Customers can share any data in the blockchain from critical tracking events for farm-to-fork traceability or documents associated with their suppliers.

It connects thousands of food companies around the world, as well as hundreds of growers, co-packers and produce marketers. FoodLogiQ customers include retailer Whole Foods Market; restaurants Buffalo Wild Wings, Chipotle Mexican Grill, Five Guys Burgers and Fries, and Subway; and food manufacturers Hain-Celestial and Seal the Seasons.

Dean Wiltse, FoodLogiQ’s CEO, said connecting its customer data gathered in the platform with other platforms that serve the food industry will provide a level of supply chain visibility the industry has never seen before.

Future implications for animal feed production

As a critical component of the animal production supply chain, feed mills of the future may exchange data with suppliers upstream and downstream using blockchain platforms.
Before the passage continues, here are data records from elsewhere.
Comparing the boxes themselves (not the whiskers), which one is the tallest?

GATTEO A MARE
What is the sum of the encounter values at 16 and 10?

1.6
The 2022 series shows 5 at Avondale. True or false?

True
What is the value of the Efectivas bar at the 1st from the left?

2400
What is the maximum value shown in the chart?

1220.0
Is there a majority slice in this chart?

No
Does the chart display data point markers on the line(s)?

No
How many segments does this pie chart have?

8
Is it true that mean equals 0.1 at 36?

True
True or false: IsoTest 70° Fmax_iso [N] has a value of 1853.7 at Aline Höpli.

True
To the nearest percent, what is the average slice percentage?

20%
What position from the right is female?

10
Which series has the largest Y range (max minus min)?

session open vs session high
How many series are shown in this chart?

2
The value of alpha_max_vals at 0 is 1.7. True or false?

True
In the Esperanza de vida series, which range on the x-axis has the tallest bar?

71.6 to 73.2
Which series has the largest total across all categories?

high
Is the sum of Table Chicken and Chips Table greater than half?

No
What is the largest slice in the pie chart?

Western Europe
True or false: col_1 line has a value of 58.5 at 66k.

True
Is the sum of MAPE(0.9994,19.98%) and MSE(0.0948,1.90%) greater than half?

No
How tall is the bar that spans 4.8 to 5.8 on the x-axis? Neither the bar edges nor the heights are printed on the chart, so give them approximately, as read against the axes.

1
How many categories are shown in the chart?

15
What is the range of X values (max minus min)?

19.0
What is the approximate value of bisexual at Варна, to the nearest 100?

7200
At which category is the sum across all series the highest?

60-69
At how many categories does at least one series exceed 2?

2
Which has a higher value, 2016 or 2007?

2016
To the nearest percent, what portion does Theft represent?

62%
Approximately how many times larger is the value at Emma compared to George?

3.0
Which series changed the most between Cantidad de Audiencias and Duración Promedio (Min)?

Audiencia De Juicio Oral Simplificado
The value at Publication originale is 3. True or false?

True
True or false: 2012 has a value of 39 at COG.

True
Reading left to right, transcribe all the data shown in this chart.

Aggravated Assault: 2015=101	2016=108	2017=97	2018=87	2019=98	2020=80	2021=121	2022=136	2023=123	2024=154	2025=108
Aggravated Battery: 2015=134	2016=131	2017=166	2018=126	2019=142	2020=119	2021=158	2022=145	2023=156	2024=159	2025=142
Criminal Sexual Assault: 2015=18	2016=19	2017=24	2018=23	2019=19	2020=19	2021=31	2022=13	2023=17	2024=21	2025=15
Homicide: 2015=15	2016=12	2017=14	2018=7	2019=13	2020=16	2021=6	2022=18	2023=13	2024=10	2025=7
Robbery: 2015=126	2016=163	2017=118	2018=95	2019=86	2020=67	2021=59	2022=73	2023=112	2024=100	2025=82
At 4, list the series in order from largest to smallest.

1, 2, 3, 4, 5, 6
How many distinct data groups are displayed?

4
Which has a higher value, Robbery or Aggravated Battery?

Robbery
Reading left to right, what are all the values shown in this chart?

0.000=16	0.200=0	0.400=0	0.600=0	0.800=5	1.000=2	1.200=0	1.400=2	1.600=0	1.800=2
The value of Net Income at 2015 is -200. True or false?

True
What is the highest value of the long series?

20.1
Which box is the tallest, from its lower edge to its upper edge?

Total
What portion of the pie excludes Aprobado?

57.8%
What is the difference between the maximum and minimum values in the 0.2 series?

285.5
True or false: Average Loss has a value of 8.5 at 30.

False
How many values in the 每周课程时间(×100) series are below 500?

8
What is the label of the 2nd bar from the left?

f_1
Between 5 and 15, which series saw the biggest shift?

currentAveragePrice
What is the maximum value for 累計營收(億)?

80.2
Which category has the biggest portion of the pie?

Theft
For example:

  • Ingredient carbon footprint measurements
  • Grain quality characteristics
  • Temperature cable and sensor readings
  • Ingredient and feed recall information
  • Feed inventory levels
  • Food Safety Modernization Act (FSMA) compliance
  • Feed delivery transactions
  • Order and payment receipts

Looking ahead, blockchain has the potential to dominate the digitization of supply chain traceability, however, Sechanova said it will take time for end-to-end integration in agriculture.

“I certainly hope it will take less than 15 years, [but blockchain] is still in an early stage of its lifecycle,” Sechanova said. “Change management takes time in terms of network buildup, adoption, mindset about a different way of working, and people’s agility and savviness using new digital tools.”

The security and transparency that blockchain transactions provide offers abundant opportunities for digitally tracing food ingredients throughout the supply chain, enhancing the value and safety for all food industry stakeholders from end to end.